Work order 1:
From the Otaram Dewasi biography, return the part that opens with the words containing "Otaram Dewasi (born" and closes with "and community service.", copied word for word.
Work order 2:
Summarize the Otaram Dewasi biography in two sentences.

Supplied passage:
━━━━━━━━━━━━━━━━
Minister of State, Government of Rajasthan
- Incumbent
- Assumed office 30 December 2023
- Governor: Kalraj Mishra Haribhau Bagade
- Chief Minister: Bhajan Lal Sharma
- Ministry and Departments: List Panchayati Raj; Rural Development; Disaster Management, Relief & Civil Defense; ;
- Preceded by: Rajendra Singh Gudha
- In office 27 October 2014 – 17 December 2018
- Chief Minister: Vasundhara Raje
- Ministry and Departments: List Devasthan; Cow Husbandry; ;

Member of the Rajasthan Legislative Assembly
- Incumbent
- Assumed office 3 December 2023
- Preceded by: Sanyam Lodha
- Constituency: Sirohi
- In office 2008–2018
- Preceded by: Sanyam Lodha
- Succeeded by: Sanyam Lodha
- Constituency: Sirohi

Personal details
- Born: 10 October 1964 (age 61) Mundara, Rajasthan, India
- Party: Bharatiya Janata Party
- Spouse: Amia Devi ​(m. 1980)​
- Children: 4
- Education: 8th Pass
- Alma mater: Rajkiya Madhyamik School, Mundara, Tehsil Bali, District Pali, Rajasthan
- Occupation: Politician, priest
- Website: www.otaramdewasi.com

= Otaram Dewasi =

Indian politician

Otaram Dewasi (born 10 October 1964) is an Indian politician serving as Minister of State in the Government of Rajasthan, overseeing Panchayati Raj, Rural Development, and Disaster Management since December 2023. He is a member of the Bharatiya Janata Party (BJP) and represents the Sirohi Assembly constituency in the Rajasthan Legislative Assembly.

==Early life and education==
Dewasi was born in Mundara, Rajasthan. He studied up to the 8th standard at Rajkiya Madhyamik School in Mundara, Tehsil Bali, District Pali. In 1987, he briefly served in the Rajasthan Police as a constable, later returning to religious and community service.
━━━━━━━━━━━━━━━━
Supplied records:

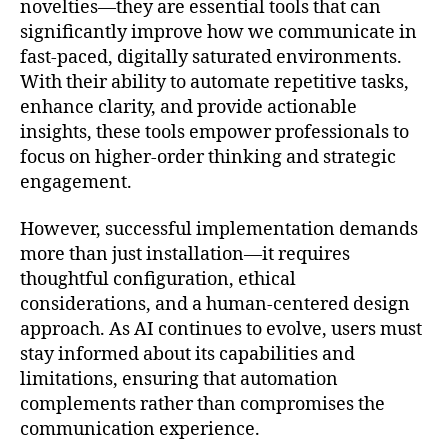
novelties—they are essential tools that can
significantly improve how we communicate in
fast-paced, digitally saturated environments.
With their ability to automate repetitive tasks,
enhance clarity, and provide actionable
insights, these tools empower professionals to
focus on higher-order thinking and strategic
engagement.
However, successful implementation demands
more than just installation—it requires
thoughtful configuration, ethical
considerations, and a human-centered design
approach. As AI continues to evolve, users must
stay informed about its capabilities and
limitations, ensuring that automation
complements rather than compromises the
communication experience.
━━━━━━━━━━━━━━━━
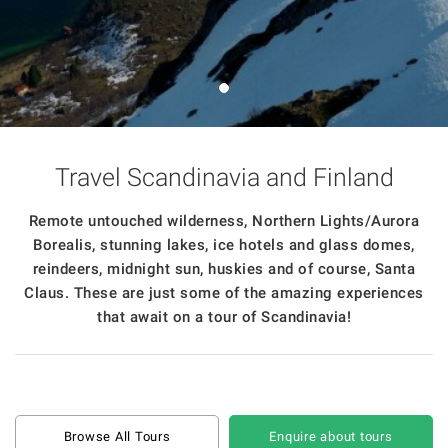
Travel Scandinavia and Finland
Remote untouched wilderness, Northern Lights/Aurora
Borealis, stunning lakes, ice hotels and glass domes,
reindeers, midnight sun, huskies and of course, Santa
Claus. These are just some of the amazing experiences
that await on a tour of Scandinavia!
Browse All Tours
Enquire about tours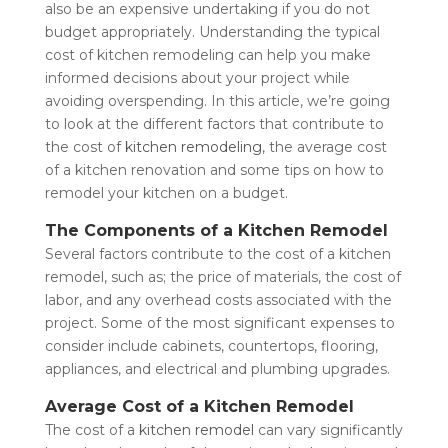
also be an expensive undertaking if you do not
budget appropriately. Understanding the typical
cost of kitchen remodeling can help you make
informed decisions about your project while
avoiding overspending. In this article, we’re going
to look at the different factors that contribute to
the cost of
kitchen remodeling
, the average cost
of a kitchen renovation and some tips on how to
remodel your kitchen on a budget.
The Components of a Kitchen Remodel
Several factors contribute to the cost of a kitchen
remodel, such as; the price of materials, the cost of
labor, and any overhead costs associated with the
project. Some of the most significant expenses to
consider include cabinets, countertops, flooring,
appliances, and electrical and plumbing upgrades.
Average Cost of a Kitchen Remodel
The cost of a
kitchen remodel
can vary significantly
━━━━━━━━━━━━━━━━
Task output 1:
Otaram Dewasi (born 10 October 1964) is an Indian politician serving as Minister of State in the Government of Rajasthan, overseeing Panchayati Raj, Rural Development, and Disaster Management since December 2023. He is a member of the Bharatiya Janata Party (BJP) and represents the Sirohi Assembly constituency in the Rajasthan Legislative Assembly.

==Early life and education==
Dewasi was born in Mundara, Rajasthan. He studied up to the 8th standard at Rajkiya Madhyamik School in Mundara, Tehsil Bali, District Pali. In 1987, he briefly served in the Rajasthan Police as a constable, later returning to religious and community service.

Task output 2:
Otaram Dewasi, born 10 October 1964 in Mundara, Rajasthan, is a Bharatiya Janata Party politician who has served since December 2023 as Minister of State in the Government of Rajasthan, overseeing Panchayati Raj, Rural Development, and Disaster Management, and he represents the Sirohi constituency in the Rajasthan Legislative Assembly. He studied up to the 8th standard at Rajkiya Madhyamik School in Mundara and briefly served as a Rajasthan Police constable in 1987 before returning to religious and community service.